[Begin Document extract]
Copyright © W. H. Bruckman
 

Dedication

Man's true measure is taken not by what he achieves but by what he yearns to achieve.

Anonymous text on a mural at the University of Zulia in Maracaibo, Venezuela


I want to dedicate this work to Ernesto (Che) Guevara and Karl Marx.

In the field of social change we can speak of two types of persons: those who interpret reality and make the theory about it, and those who put the theory into practice. The task of the scientist and the task of the revolutionary complement each other. The revolutionary is the man of action. Both tasks are extremely difficult, which is why you will rarely see one person excelling in both to exactly the same degree.

Of the two kinds of life, the most exciting is that of the man of action who, in identifying himself with the pain of others, gives himself to a cause that is noble. Both characters, however, travel together through history and are almost inseparable. One complements the other. In the back of the mind of every man of action (governor, statesman, politician, guerrilla fighter or revolutionary) there is usually a philosopher or social scientist (most often an economist) whose theories are used to interpret reality and to put forward the objectives or goals for which they will fight.

When the social reality interpreted by the philosopher or the social scientist changes too rapidly leaving the theory lagging behind, or when these theories fail in their interpretation, the sacrifice which the man of action has made in his effort to save some part of humanity becomes useless, for he can then only count on his good intentions and love for his fellow man, but not with a correct analysis of reality, which is what truly allows him to bring about change. So we see that the revolutionary is usually either the driving force behind the ideas of the philosopher or the victim of these ideas. Che himself was no stranger to this situation:


...It should be said that the revolutionary theory, as an expression of a social truth, is over and above any public statement; that is to say, the revolution can be undertaken if the historical reality is interpreted correctly and if the strengths involved are correctly used, even when the theory is not known. It is clear that the adequate understanding of this simplifies the task and prevents falling into dangerous error, as long as the stated theory corresponds to the truth.
[End Document extract]
* Exercise instructions *
1: In the dedication, transcribe everything from "Copyright © W." down to "and Karl Marx.".
2: According to the dedication, where is the mural with the anonymous quotation located?
[Begin Records provided]
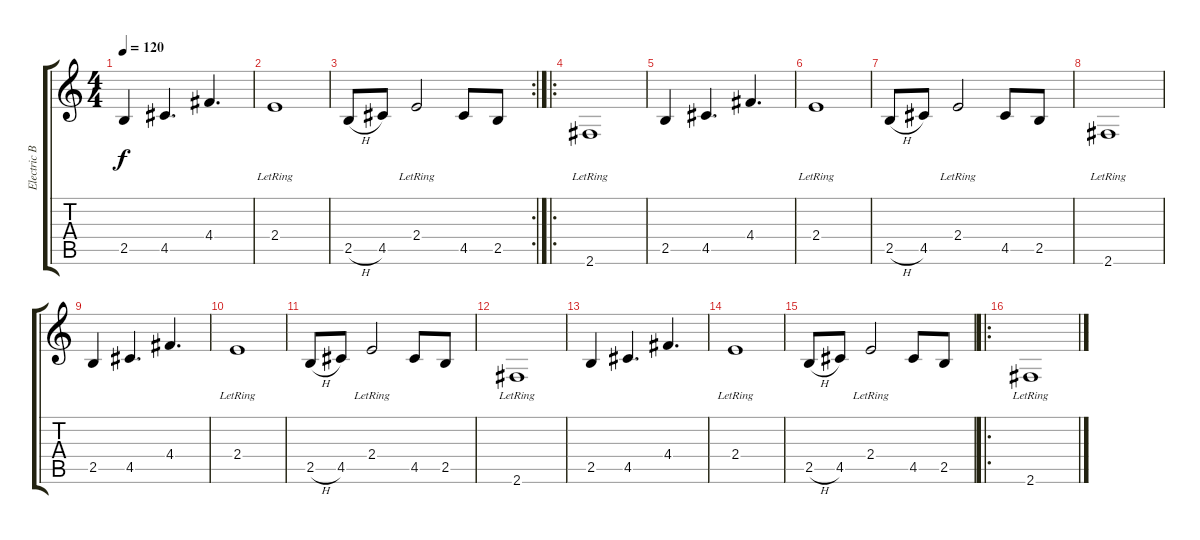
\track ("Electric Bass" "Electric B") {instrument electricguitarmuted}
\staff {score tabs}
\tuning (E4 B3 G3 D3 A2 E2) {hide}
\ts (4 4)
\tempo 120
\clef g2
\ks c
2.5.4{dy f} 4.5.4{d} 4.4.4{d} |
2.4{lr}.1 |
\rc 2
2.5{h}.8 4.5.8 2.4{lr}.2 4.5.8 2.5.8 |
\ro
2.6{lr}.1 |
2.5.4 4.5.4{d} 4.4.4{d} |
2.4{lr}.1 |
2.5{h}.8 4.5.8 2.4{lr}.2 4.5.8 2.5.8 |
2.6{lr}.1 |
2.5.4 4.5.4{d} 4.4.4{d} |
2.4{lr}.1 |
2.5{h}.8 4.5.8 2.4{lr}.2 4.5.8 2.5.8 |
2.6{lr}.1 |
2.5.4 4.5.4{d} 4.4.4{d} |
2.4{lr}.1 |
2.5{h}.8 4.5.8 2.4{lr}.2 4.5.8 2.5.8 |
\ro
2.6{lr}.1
[End Records provided]
* List of solutions *
1:
Copyright © W. H. Bruckman
 

Dedication

Man's true measure is taken not by what he achieves but by what he yearns to achieve.

Anonymous text on a mural at the University of Zulia in Maracaibo, Venezuela


I want to dedicate this work to Ernesto (Che) Guevara and Karl Marx.

2: At the University of Zulia in Maracaibo, Venezuela.